Article 17 Transfer of Risk
1. The risk of loss or damage to the items under the agreement is transferred to client at the time said items are legally and/or actually delivered to client and are therefore at the disposal of client or third parties to be appointed by client.
Article 18 Force Majeure
1. Parties are not bound to fulfil any of their obligations if they are impeded from doing so as a result of a circumstance for which they are not to blame and for which they are not accountable by law, a legal act or according to generally accepted standards.
2. In these general terms and conditions, force majeure is, in addition to that provided for in legislation and case law, understood mean any external circumstances, whether envisaged or not, on which Triple A – Risk Finance B.V. has no influence but which prevents Triple A – Risk Finance B.V. from fulfilling its obligations. These circumstances include work strikes.
3. Triple A – Risk Finance B.V. will also be entitled to invoke force majeure if the circumstance rendering fulfilment or further fulfilment of the obligation(s) impossible commences after the point in time at which Triple A – Risk Finance B.V. should have fulfilled its obligation.
4. Parties will be entitled to suspend the fulfilment of their obligations under the agreement for the duration of the force majeure situation. If this period continues for more than two months, either party will be entitled to dissolve the agreement without any being obliged to compensate the counterparty for loss suffered.
5. Insofar Triple A – Risk Finance has partially fulfilled its obligations or will be able to fulfil its obligations arising out of the agreement at the time of commencement of the force majeure, and insofar separate value can be attributed to the part already fulfilled or still to be fulfilled, Triple A – Risk Finance B.V. is entitled to submit a separate invoice for the part fulfilled or still to be fulfilled. The client will be obliged to pay this invoice as if it were a separate agreement.
Article 19 Confidentiality
1. Both parties are obliged to keep secret all confidential information received from each other or from another source within the framework of their agreement. Information is deemed to be confidential if the counterparty has stated that it is so or if such confidentiality ensues from the nature of the information.
2. If a statutory provision or judicial decision compels Triple A – Risk Finance to convey confidential information to third parties designated by law or the court, and Triple A – Risk Finance cannot invoke legal right refuse to give evidence or such right is acknowledged or allowed by the competent court, Triple A – Risk Finance is not obliged to pay compensation for loss suffered and the counterparty will not entitled to terminate the agreement on the grounds of any loss ensuing therefrom.

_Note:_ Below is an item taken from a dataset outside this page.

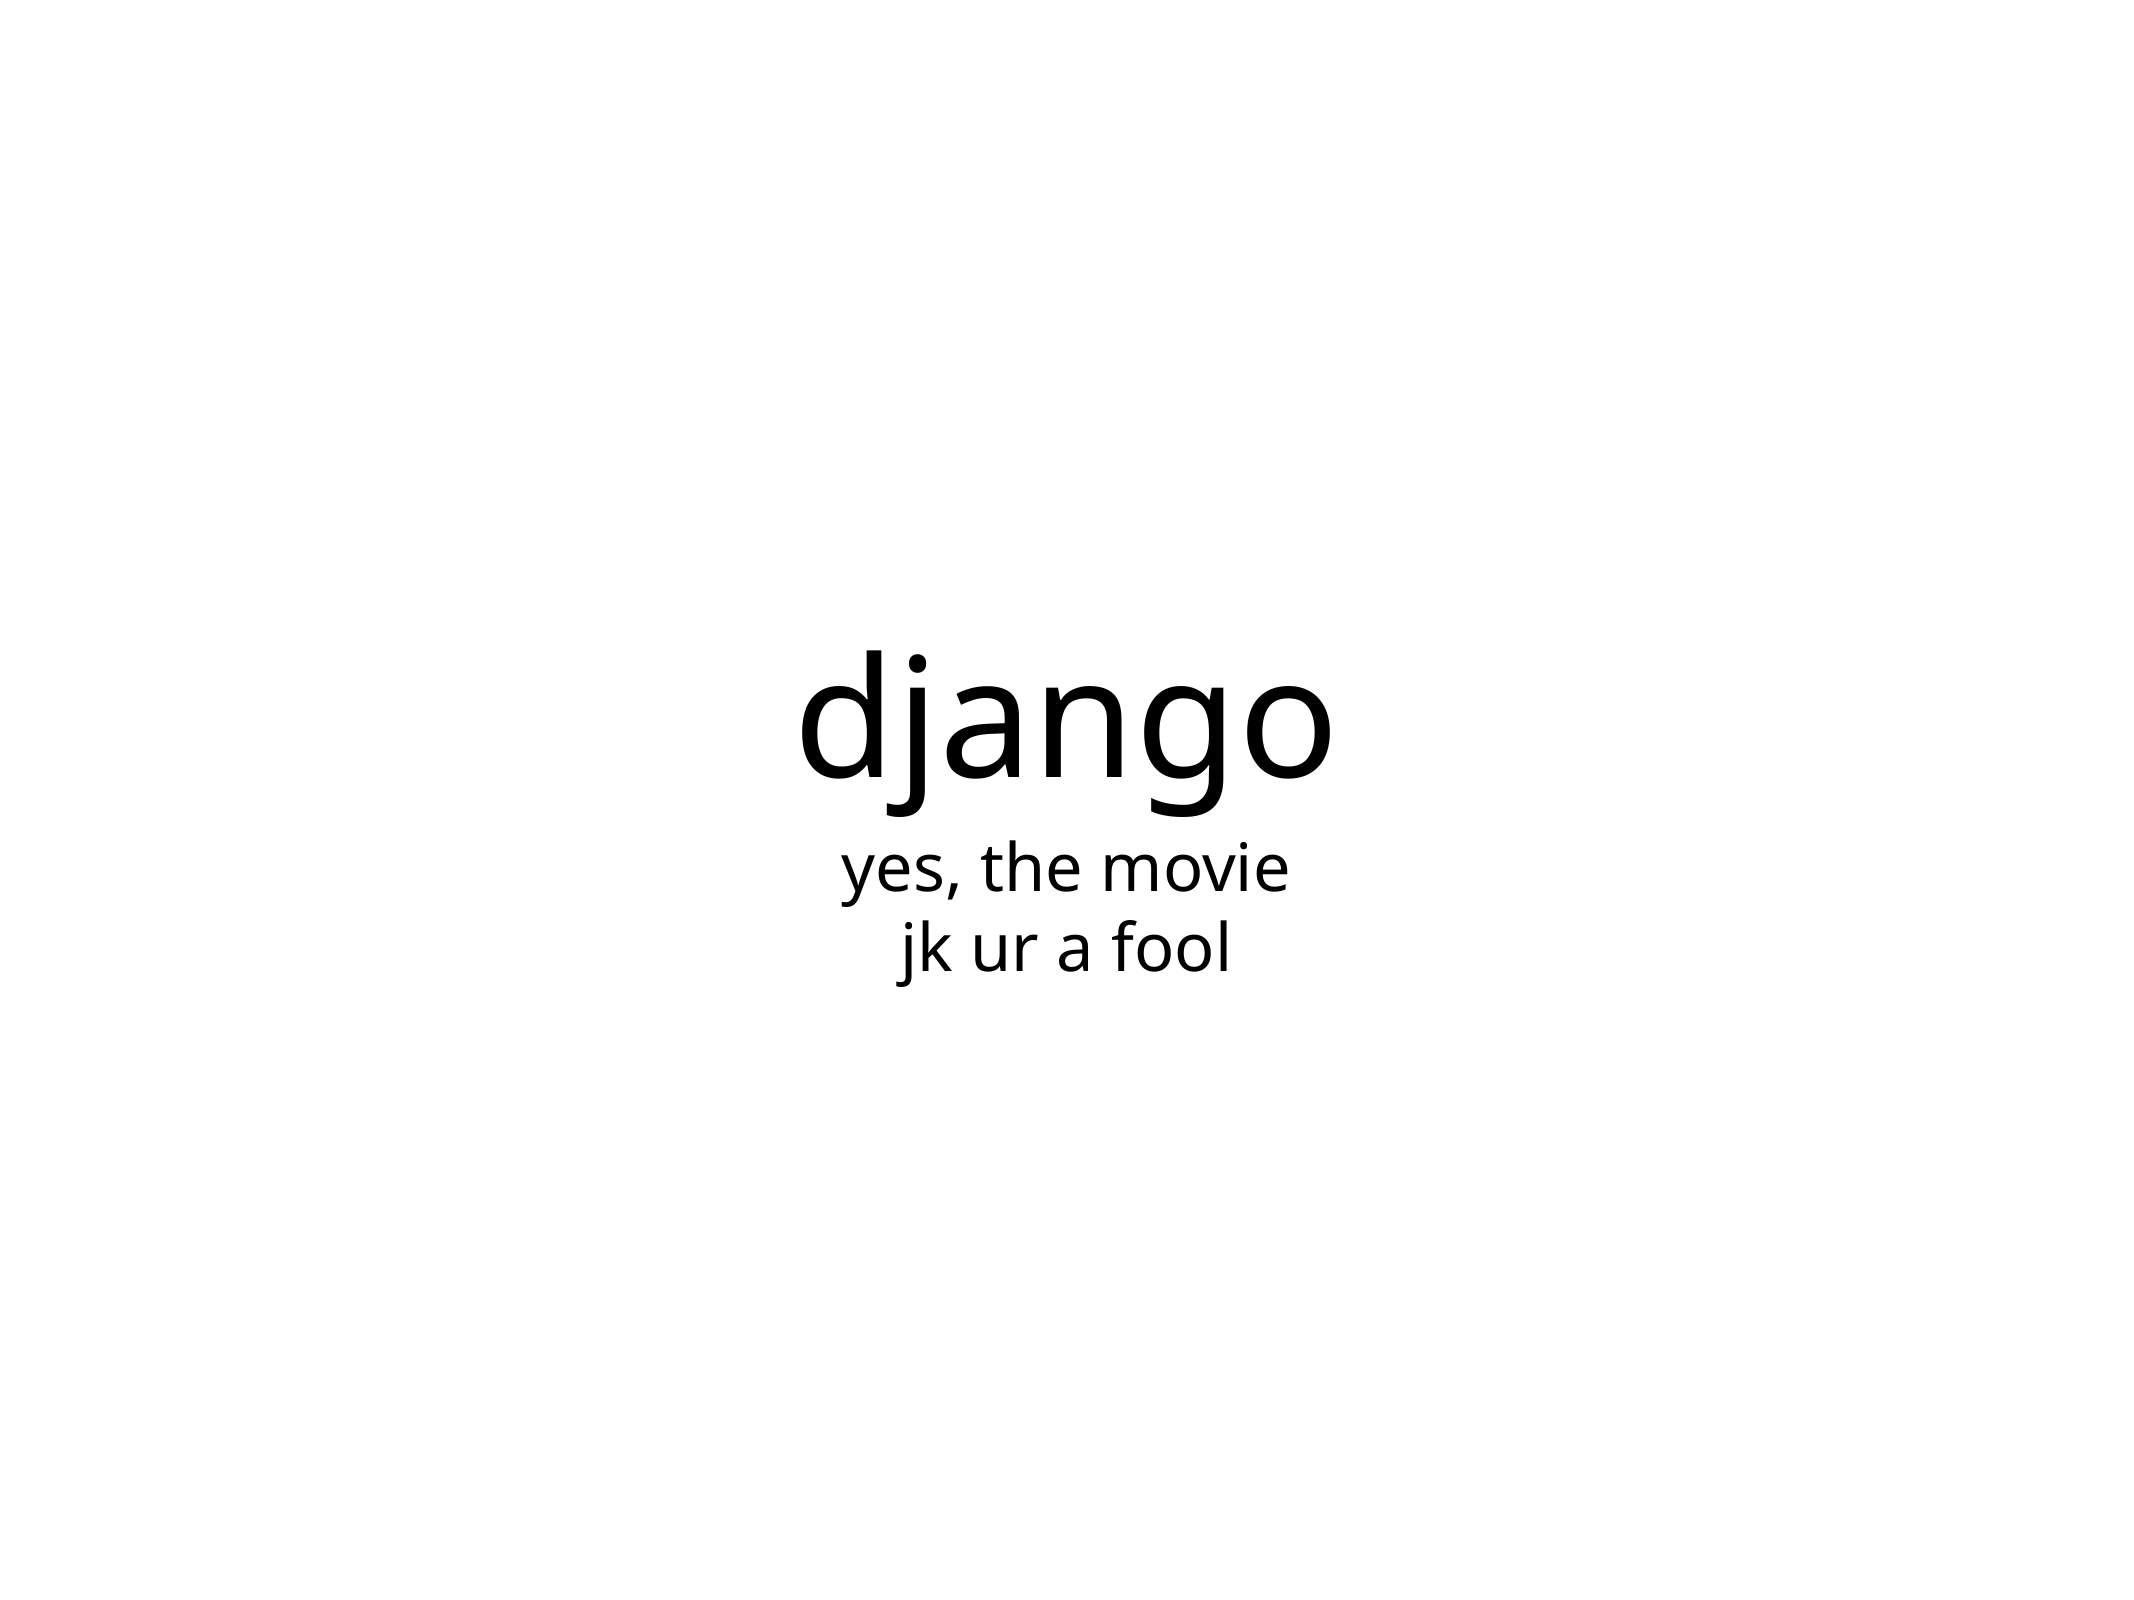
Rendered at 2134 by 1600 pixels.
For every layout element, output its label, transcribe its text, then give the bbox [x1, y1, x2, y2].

title django [207, 268, 1926, 811]
list yes, the movie jk ur a fool [207, 824, 1926, 1011]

Article 20 Intellectual Property and copyrights
1. Without prejudice to the other stipulations of these general terms and conditions, Triple A – Risk Finance reserves the rights and powers to which it is entitled under the Copyright Act.
2. All documents, such as reports, advice, agreements, designs, sketches, drawings, software, etc., provided by Triple A – Risk Finance, intended for client’s exclusive use.
3. Triple A – Risk Finance reserves the right to use the knowledge gained through execution of the work for other purposes, to the extent that no confidential information is disclosed to third parties when doing so.
4. Without the express consent of Triple A- Risk Finance, detailed invoices, plans, designs, advice, course material and other intellectual work of Triple A – Risk Finance cannot be reproduced in any way, made available to third parties for inspection and/or used in breach of any other intellectual right.
Article 21 Non-takeover of counterparty’s staff
1. For the duration of the agreement and for one year following termination thereof, the client may not in any way hire or employ the staff of Triple A – Risk Finance or of companies that Triple A – Risk Finance engaged to execute this agreement and who are or were involved in the execution of the agreement, or have such staff work for them either directly in indirectly without prior proper businesslike consultation on this matter.
Article 22 Disputes
1. The Court based in Triple A – Risk Finance’s place of establishment will have exclusive jurisdiction to settle disputes, unless the Subdistrict Court is the competent Court. Triple A – Risk Finance will nevertheless be entitled to submit the dispute to the Court deemed competent by the law.
2. Parties will only refer the matter to court if they have done their utmost to solve the dispute in mutual consultation.
Article 23 Applicable Law
1. Dutch law will apply to each and every agreement between Triple A – Risk Finance and the client.
Article 24 Changes to the Terms and Conditions, interpretation and their Location
1. These terms and conditions have been filed with the Chamber of Commerce in Amsterdam, the Netherlands.
2. The most recent filed version of these terms and conditions, or the version applicable at the time of conclusion of the agreement, will apply.